Eau Claire’s Kyle Stelter helps elite long snappers — from high school to the NFL — master the game

Luc Anthony, photos by Andrea Paulseth

Kyle Stelter
Kyle Stelter

The long snapper may be the most underrated position in football. An errant snap to the side can throw off a field goal attempt or a punt, giving the opposing team a sudden advantage. Essentially, the long snapper is a quarterback who throws backwards – miss the throw, and the end result is not ideal.

You might think that with the importance of that position, there would be well-established coaching in that field. Kyle Stelter of Eau Claire discovered just the opposite, so he started coaching prospective long snappers himself. Thus was born Special Teams University: a business that has instructed numerous players from across the nation, including Indianapolis Colts long snapper Luke Rhodes.

"How do you train your body to do a very specific skill every single time with 100% accuracy, while in different environments, while not overthinking? This is something that I work on a lot with my NFL clientele, who obviously are good at their craft but may struggle sometimes with the mental game." – Kyle Stelter

Stelter was a long snapper at Osceola High School, and spent his college playing days at UW-Stout and UW-River Falls. His junior year was when the opportunity came to start. Stelter had previously been seen as too small, but he took advantage of the starting long snapper’s difficulty in warm-ups for a preseason game – and the starter’s request to their coach for Stelter to play instead. Stelter earned the Special Teams Player of the Game award, and never gave up the starting role.

At the same time, Stelter noticed the lack of instruction for that position. 

“I realized that every other position on the field has a coach except the long snapper,” Stelter recalled. “QBs, DBs, even kickers have private coaches that can help them hone their crafts in the off-season.” Thus, Stelter started with one local athlete and built Special Teams University through social media. In the past decade he has built the project into what he says is “the largest and most successful long snapping business in the world.”

Stelter, who also has some high school and college coaching experience under his belt, takes an approach different from what one might expect from a service with a football specialization. 

“I do not hold rating and ranking camps,” he said. “My sole focus is helping athletes improve with very personalized, results-driven, science-based coaching.” 

Stelter believes that developing one-on-one relationships with players “will not only help me be a better coach, but it will help the athletes feel more comfortable and improve more as well,” he said.

When players matriculate to work with the instructors at Special Teams U, they are naturally looking to improve on long snapping fundamentals, but they ultimately receive more detailed instruction. 

“How do you train your body to do a very specific skill every single time with 100% accuracy, while in different environments, while not overthinking?” Stelter asked. “This is something that I work on a lot with my NFL clientele, who obviously are good at their craft but may struggle sometimes with the mental game.”

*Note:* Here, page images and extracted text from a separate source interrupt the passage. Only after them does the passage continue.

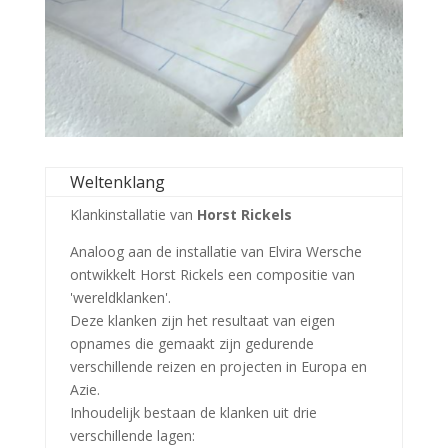
Weltenklang
Klankinstallatie van
Horst Rickels
Analoog aan de installatie van Elvira Wersche
ontwikkelt Horst Rickels een compositie van
'wereldklanken'.
Deze klanken zijn het resultaat van eigen
opnames die gemaakt zijn gedurende
verschillende reizen en projecten in Europa en
Azie.
Inhoudelijk bestaan de klanken uit drie
verschillende lagen: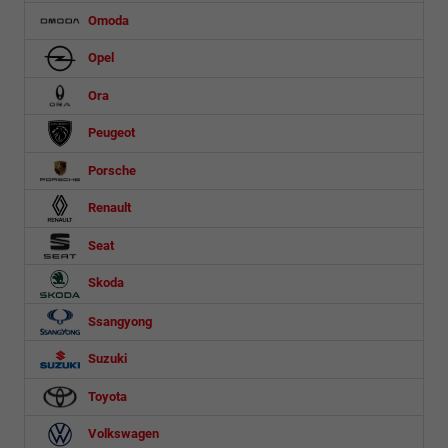
Omoda
Opel
Ora
Peugeot
Porsche
Renault
Seat
Skoda
Ssangyong
Suzuki
Toyota
Volkswagen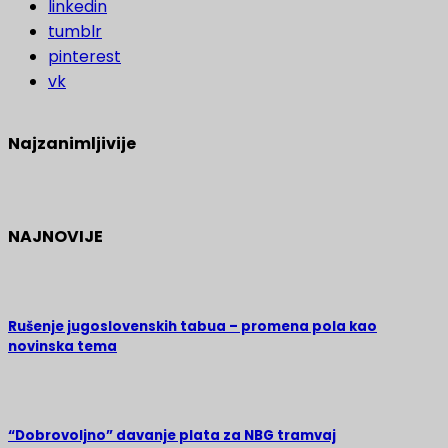
linkedin
tumblr
pinterest
vk
Najzanimljivije
NAJNOVIJE
Rušenje jugoslovenskih tabua – promena pola kao
novinska tema
“Dobrovoljno” davanje plata za NBG tramvaj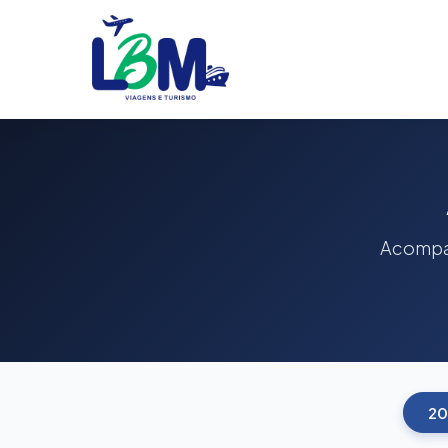
Acompan
20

The mental game can be one of the toughest aspects of being a long snapper. Stelter notes that long snappers are the old players expected to be 100% effective every time they step onto the field. Consider what goes into setting up a field goal or extra point attempt: “The long snapper is expected to snap the ball between seven to eight yards with perfect spiral and placement, snap with the perfect velocity so the laces come to twelve o’clock so the holder doesn’t have to spin the ball, and then take on large D-linemen who are trying to block the kick. I highly recommend any fan who thinks this sounds easy to give it a try!”

The list of accomplishments by those coached by Stelter is a testament to the effectiveness of Special Teams University. In addition to the aforementioned Rhodes with the Colts (the highest-paid players at his position in the NFL), the business has had, according to Stelter, the only long snapper taken in the 2019 NFL Draft, the CFL Grey Cup winner, along with two other NFL and four other CFL long snappers, in addition to numerous snappers in the prep and college ranks. Locally, Stelter has taught Duncan McKinley of Eau Claire Memorial since seventh grade; he is now committed to go be a Badger at UW-Madison next year after his senior season with the Old Abes. Go to one of their games in the coming months, and see for yourself how Stelter’s teaching has impacted an area athlete.

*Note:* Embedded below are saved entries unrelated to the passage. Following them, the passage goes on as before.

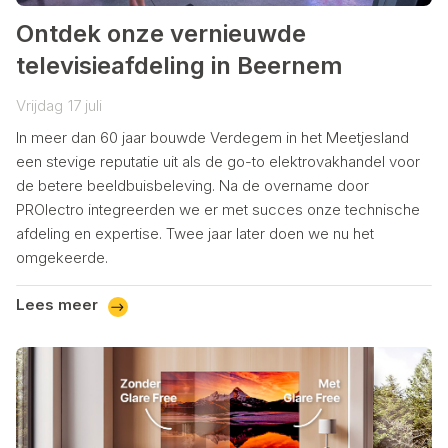
Ontdek onze vernieuwde
televisieafdeling in Beernem
Vrijdag
17
juli
In meer dan 60 jaar bouwde Verdegem in het Meetjesland
een stevige reputatie uit als de go-to elektrovakhandel voor
de betere beeldbuisbeleving. Na de overname door
PROlectro integreerden we er met succes onze technische
afdeling en expertise. Twee jaar later doen we nu het
omgekeerde.
Lees meer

Special Teams University will remain based in the Chippewa Valley: Stelter is building a facility in Eau Claire that will feature the latest equipment to properly train long snappers coming from anywhere in the country. What is ultimately most rewarding to Stelter is an education that manifests itself in the full life of his students: “I've seen how hard they push themselves in this sport, with this specific craft. They will all be successful somewhere outside of football as well.”